• _本文_
都合の悪いことには頬かぶりで、情報隠蔽までやってのける、というのと、何でも良いから屋上屋を重ねておけば当面情勢は糊塗出来る、というのと、どれほどの違いがあるのだろうか。大概のことはともかく「ここは譲れない」「譲ってはいけない」という一線の様なものが、ご都合主義の前にどんどんなし崩しになってゆく。その意味では選ぶところあるまい。
牽強付会で言っている訳ではないのだが、元エネルギー庁次長とかのインサイダー取引の疑いにしても、同じ穴の狢の感が強い。ご本人は「周知の事実に基づいての株式の売買だから、インサイダー取引ではない」とおっしゃっているらしいが、とんでもない話なのは言うまでもないだろう。「瓜田の沓」の、「梨下の冠」のといっている訳ではない。「譲れない一線は、後で決めよう」というのでは、ダーツを先に壁に刺して、的をそのまわりになぞっているのと同じことだと言っているのだ。

• _データ抜粋_
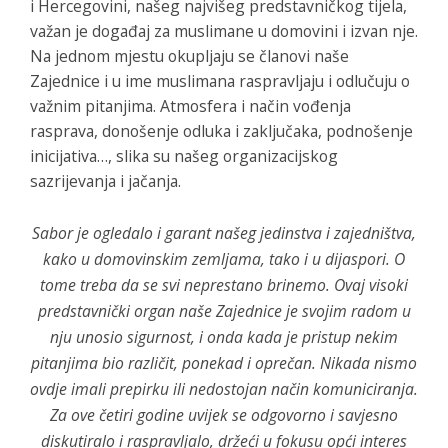
i Hercegovini, našeg najvišeg predstavničkog tijela,
važan je događaj za muslimane u domovini i izvan nje.
Na jednom mjestu okupljaju se članovi naše
Zajednice i u ime muslimana raspravljaju i odlučuju o
važnim pitanjima. Atmosfera i način vođenja
rasprava, donošenje odluka i zaključaka, podnošenje
inicijativa…, slika su našeg organizacijskog
sazrijevanja i jačanja.
Sabor je ogledalo i garant našeg jedinstva i zajedništva,
kako u domovinskim zemljama, tako i u dijaspori. O
tome treba da se svi neprestano brinemo. Ovaj visoki
predstavnički organ naše Zajednice je svojim radom u
nju unosio sigurnost, i onda kada je pristup nekim
pitanjima bio različit, ponekad i oprečan. Nikada nismo
ovdje imali prepirku ili nedostojan način komuniciranja.
Za ove četiri godine uvijek se odgovorno i savjesno
diskutiralo i raspravljalo, držeći u fokusu opći interes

• _練習問題_
ご都合主義による「譲れない一線」のなし崩しを論じた本文について、最後の文の後に続く部分を書きなさい。

• _解答_
恥の文化がわが国の特徴であるとされた時期もあるというのが、まるで嘘のようではないか。サラリーマン重役が何億円もの報酬を受けて、恬として恥じないのもそれならば、電車の中でお化粧直しに余念がないのも、モンスターペアレンツも、決して独立した事象ではない。このあたりで本気になって「躾け」を復活させないと、手遅れになってしまうのではないか、と思わせる事件が多い。ここでいう「躾け」とは、起立して君が代を歌わせれば良い、という体のものではない。むしろ野暮を承知で「見て見ぬ振りは止めよう」というのに近いように思う。横町のご隠居再登場だ。